[Directions]: Print every record exactly as it appears. Leave the pictures out.
—————
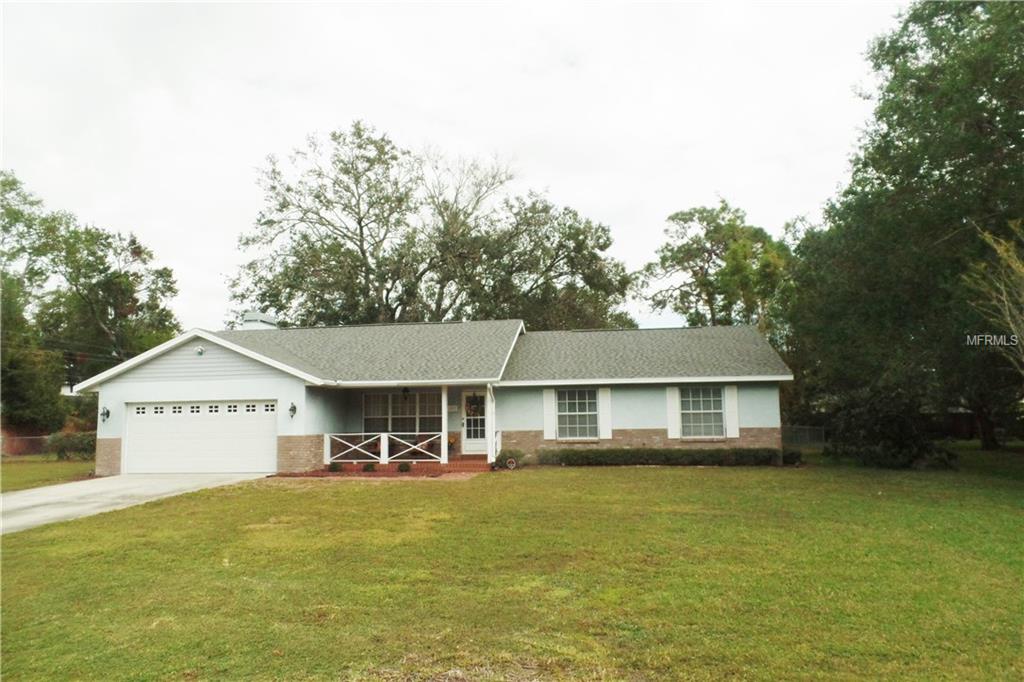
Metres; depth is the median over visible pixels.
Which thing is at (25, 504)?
driveway
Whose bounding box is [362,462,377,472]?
shrub
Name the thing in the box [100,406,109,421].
wall lamp
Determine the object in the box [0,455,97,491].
lawn
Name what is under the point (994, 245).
tree
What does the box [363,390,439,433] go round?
window
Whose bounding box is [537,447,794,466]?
hedge
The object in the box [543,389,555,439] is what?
shutter
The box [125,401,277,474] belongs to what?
garage door
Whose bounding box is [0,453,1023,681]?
lawn
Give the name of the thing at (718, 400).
window
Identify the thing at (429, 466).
brick porch
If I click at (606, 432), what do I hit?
shutter
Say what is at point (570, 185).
sky
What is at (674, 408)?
shutter
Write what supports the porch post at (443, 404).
on the brick porch
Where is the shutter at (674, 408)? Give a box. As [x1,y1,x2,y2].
[667,386,679,438]
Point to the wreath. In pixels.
(473, 410)
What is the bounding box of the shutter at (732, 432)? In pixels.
[724,384,739,437]
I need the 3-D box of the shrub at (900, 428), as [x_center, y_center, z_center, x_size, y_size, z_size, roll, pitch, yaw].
[10.325,2.405,18.039,3.281,2.329,3.198,-2,-6,9]
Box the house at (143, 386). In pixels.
[66,317,793,473]
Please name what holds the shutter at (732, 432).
attached to the house at (143, 386)
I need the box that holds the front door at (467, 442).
[462,389,487,453]
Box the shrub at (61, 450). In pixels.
[45,429,95,460]
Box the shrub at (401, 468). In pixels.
[397,461,410,472]
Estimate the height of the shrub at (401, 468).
0.343 m
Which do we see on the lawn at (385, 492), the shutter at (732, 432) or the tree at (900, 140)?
the tree at (900, 140)
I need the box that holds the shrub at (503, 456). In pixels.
[492,448,524,469]
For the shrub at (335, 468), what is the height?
0.338 m
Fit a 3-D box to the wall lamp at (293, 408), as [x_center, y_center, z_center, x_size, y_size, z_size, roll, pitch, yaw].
[-6.043,1.900,17.991,0.237,0.451,0.279,-2,-6,9]
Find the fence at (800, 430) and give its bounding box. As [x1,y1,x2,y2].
[780,425,825,446]
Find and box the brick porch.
[289,458,492,476]
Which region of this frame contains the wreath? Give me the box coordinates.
[465,394,482,416]
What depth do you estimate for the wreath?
19.79 m
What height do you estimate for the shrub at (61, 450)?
1.241 m
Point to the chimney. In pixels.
(257, 315)
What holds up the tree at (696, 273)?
on the ground
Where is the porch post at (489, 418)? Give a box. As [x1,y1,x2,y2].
[485,384,495,464]
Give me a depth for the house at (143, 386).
19.00 m
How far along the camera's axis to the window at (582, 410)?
19.47 m
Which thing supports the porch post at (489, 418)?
on the brick porch
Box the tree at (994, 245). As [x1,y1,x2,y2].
[962,219,1023,370]
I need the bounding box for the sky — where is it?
[0,0,907,339]
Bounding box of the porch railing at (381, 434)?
[323,432,447,464]
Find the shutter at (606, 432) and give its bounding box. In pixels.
[598,388,612,439]
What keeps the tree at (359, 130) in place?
on the ground
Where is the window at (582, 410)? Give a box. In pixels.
[557,388,599,438]
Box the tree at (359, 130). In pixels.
[231,119,632,331]
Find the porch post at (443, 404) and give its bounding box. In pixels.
[440,386,447,463]
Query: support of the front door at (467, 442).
in the house at (143, 386)
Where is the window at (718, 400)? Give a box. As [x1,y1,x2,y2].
[680,386,724,436]
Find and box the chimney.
[241,311,278,329]
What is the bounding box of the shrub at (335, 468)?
[328,461,342,472]
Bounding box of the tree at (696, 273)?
[633,198,793,332]
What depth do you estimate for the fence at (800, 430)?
26.82 m
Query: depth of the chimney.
23.44 m
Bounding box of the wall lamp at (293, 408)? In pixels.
[288,402,296,418]
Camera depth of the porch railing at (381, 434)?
18.98 m
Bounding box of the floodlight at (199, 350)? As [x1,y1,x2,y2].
[194,345,204,355]
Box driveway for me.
[0,472,272,533]
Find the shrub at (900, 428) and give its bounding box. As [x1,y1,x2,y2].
[821,387,956,467]
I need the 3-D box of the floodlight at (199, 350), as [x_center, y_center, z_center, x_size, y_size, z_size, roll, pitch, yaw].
[-8.780,0.262,18.352,0.330,0.329,0.317,-2,-6,9]
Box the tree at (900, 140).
[782,0,1023,460]

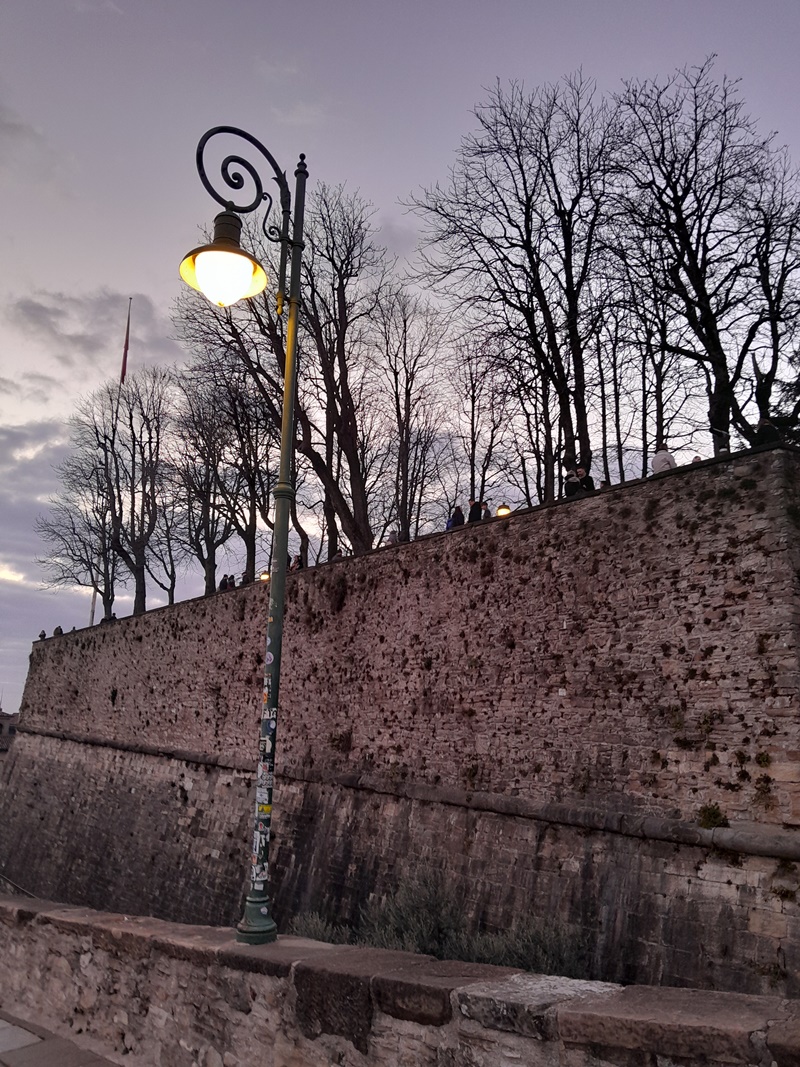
—————
[Response]:
Metres; depth is the median over visible pixels.
Which thing is at (25, 504)?
driveway
Whose bounding box is [362,462,377,472]?
shrub
Name the thing in the box [100,406,109,421].
wall lamp
Determine the object in the box [0,455,97,491].
lawn
Name what is under the point (994, 245).
tree
What does the box [363,390,439,433] go round?
window
Whose bounding box is [537,447,794,466]?
hedge
The object in the box [543,389,555,439] is what?
shutter
The box [125,401,277,474] belongs to what?
garage door
Whose bounding box is [0,453,1023,681]?
lawn
Give the name of the thing at (718, 400).
window
Identify the thing at (429, 466).
brick porch
If I click at (606, 432), what do I hit?
shutter
Say what is at point (570, 185).
sky
What is at (674, 408)?
shutter
Write what supports the porch post at (443, 404).
on the brick porch
Where is the shutter at (674, 408)? Give a box. As [x1,y1,x2,y2].
[667,386,679,438]
Point to the wreath. In pixels.
(473, 410)
What is the bounding box of the shutter at (732, 432)? In pixels.
[724,384,739,437]
I need the 3-D box of the shrub at (900, 428), as [x_center, y_center, z_center, x_size, y_size, z_size, roll, pitch, yaw].
[10.325,2.405,18.039,3.281,2.329,3.198,-2,-6,9]
Box the house at (143, 386). In pixels.
[66,317,793,473]
Please name what holds the shutter at (732, 432).
attached to the house at (143, 386)
I need the box that holds the front door at (467, 442).
[462,389,487,453]
Box the shrub at (61, 450). In pixels.
[45,429,95,460]
Box the shrub at (401, 468). In pixels.
[397,461,410,472]
Estimate the height of the shrub at (401, 468).
0.343 m
Which do we see on the lawn at (385, 492), the shutter at (732, 432) or the tree at (900, 140)?
the tree at (900, 140)
I need the box that holds the shrub at (503, 456). In pixels.
[492,448,524,469]
For the shrub at (335, 468), what is the height?
0.338 m
Fit a 3-D box to the wall lamp at (293, 408), as [x_center, y_center, z_center, x_size, y_size, z_size, roll, pitch, yaw].
[-6.043,1.900,17.991,0.237,0.451,0.279,-2,-6,9]
Find the fence at (800, 430) and give its bounding box. As [x1,y1,x2,y2].
[780,425,825,446]
Find and box the brick porch.
[289,458,492,476]
Which region of this frame contains the wreath? Give me the box coordinates.
[465,394,482,416]
What depth do you estimate for the wreath?
19.79 m
What height do you estimate for the shrub at (61, 450)?
1.241 m
Point to the chimney. In pixels.
(257, 315)
What holds up the tree at (696, 273)?
on the ground
Where is the porch post at (489, 418)? Give a box. As [x1,y1,x2,y2].
[485,384,495,464]
Give me a depth for the house at (143, 386).
19.00 m
How far along the camera's axis to the window at (582, 410)?
19.47 m
Which thing supports the porch post at (489, 418)?
on the brick porch
Box the tree at (994, 245). As [x1,y1,x2,y2].
[962,219,1023,370]
I need the bounding box for the sky — where is it?
[0,0,907,339]
Bounding box of the porch railing at (381, 434)?
[323,432,447,464]
Find the shutter at (606, 432) and give its bounding box. In pixels.
[598,388,612,439]
What keeps the tree at (359, 130) in place?
on the ground
Where is the window at (582, 410)? Give a box. In pixels.
[557,388,599,438]
Box the tree at (359, 130). In pixels.
[231,119,632,331]
Find the porch post at (443, 404) and give its bounding box. In pixels.
[440,386,447,463]
Query: support of the front door at (467, 442).
in the house at (143, 386)
Where is the window at (718, 400)? Give a box. As [x1,y1,x2,y2].
[680,386,724,436]
Find and box the chimney.
[241,311,278,329]
What is the bounding box of the shrub at (335, 468)?
[328,461,342,472]
Bounding box of the tree at (696, 273)?
[633,198,793,332]
What depth do you estimate for the fence at (800, 430)?
26.82 m
Query: depth of the chimney.
23.44 m
Bounding box of the wall lamp at (293, 408)? In pixels.
[288,402,296,418]
Camera depth of the porch railing at (381, 434)?
18.98 m
Bounding box of the floodlight at (199, 350)? As [x1,y1,x2,y2].
[194,345,204,355]
Box driveway for me.
[0,472,272,533]
Find the shrub at (900, 428) and give its bounding box. As [x1,y1,x2,y2].
[821,387,956,467]
I need the 3-D box of the floodlight at (199, 350), as [x_center, y_center, z_center, x_size, y_size, z_size, roll, pitch, yaw].
[-8.780,0.262,18.352,0.330,0.329,0.317,-2,-6,9]
Box the tree at (900, 140).
[782,0,1023,460]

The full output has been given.